A Hard Day's Night (1964)

Quartile rating: 8/10 · 1 rating

Capturing John Lennon, Paul McCartney, George Harrison and Ringo Starr in their electrifying element, 'A Hard Day's Night' is a wildly irreverent journey through this pastiche of a day in the life of The Beatles during 1964. The band have to use all their guile and wit to avoid the pursuing fans and press to reach their scheduled television performance, in spite of Paul's troublemaking grandfather and Ringo's arrest.

The Quartile Take

A Hard Day's Night is a genuine landmark — Richard Lester's kinetic, hand-held, vérité-influenced style essentially invented the visual language of the pop music film and the music video.
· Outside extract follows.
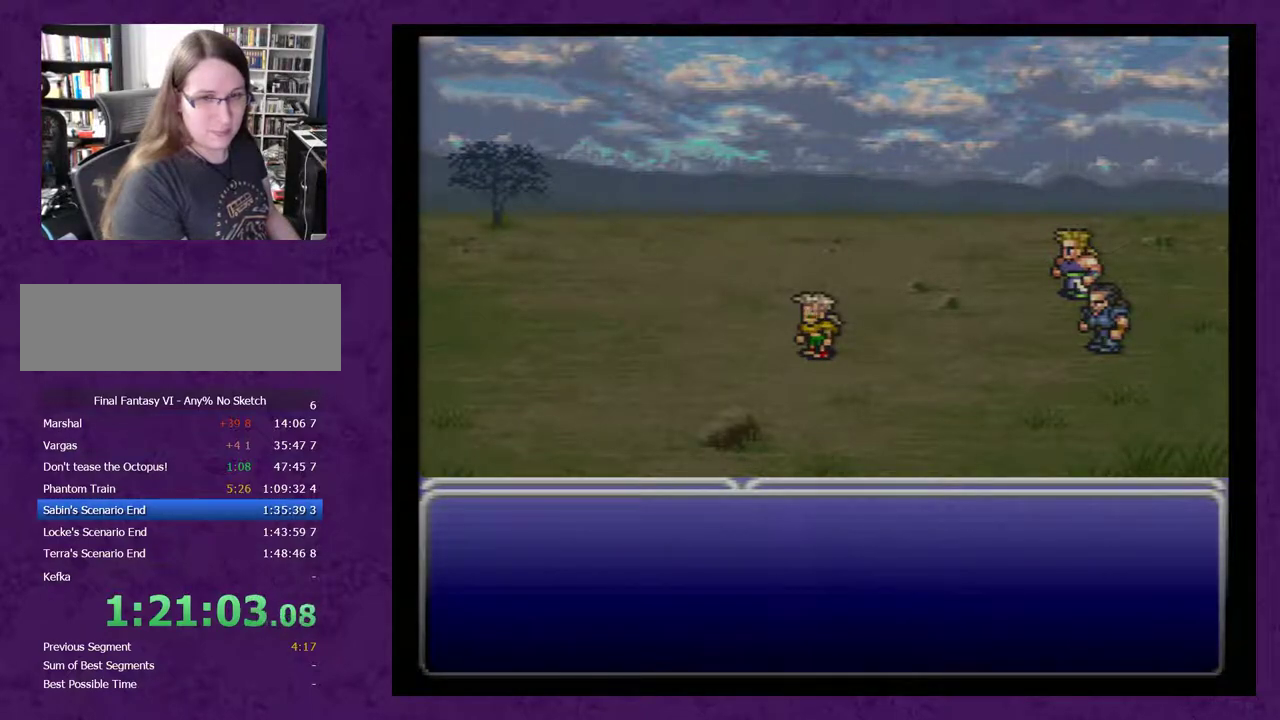
{"buttons": ["A"], "events": []}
The cinematography (Gilbert Taylor and David Watkin) is inventive and energetic, earning a well-above-average mark. Novelty is high because the film is genuinely singular: its irreverent, anarchic tone, the blend of mockumentary and surrealism, and its documentation of Beatlemania make it unmistakably one-of-a-kind. The Beatles themselves are naturally charismatic and witty, but the acting is solid rather than exceptional — they play exaggerated versions of themselves. The plot is deliberately thin and episodic, functional rather than remarkable. The ending resolves pleasantly but without great dramatic weight.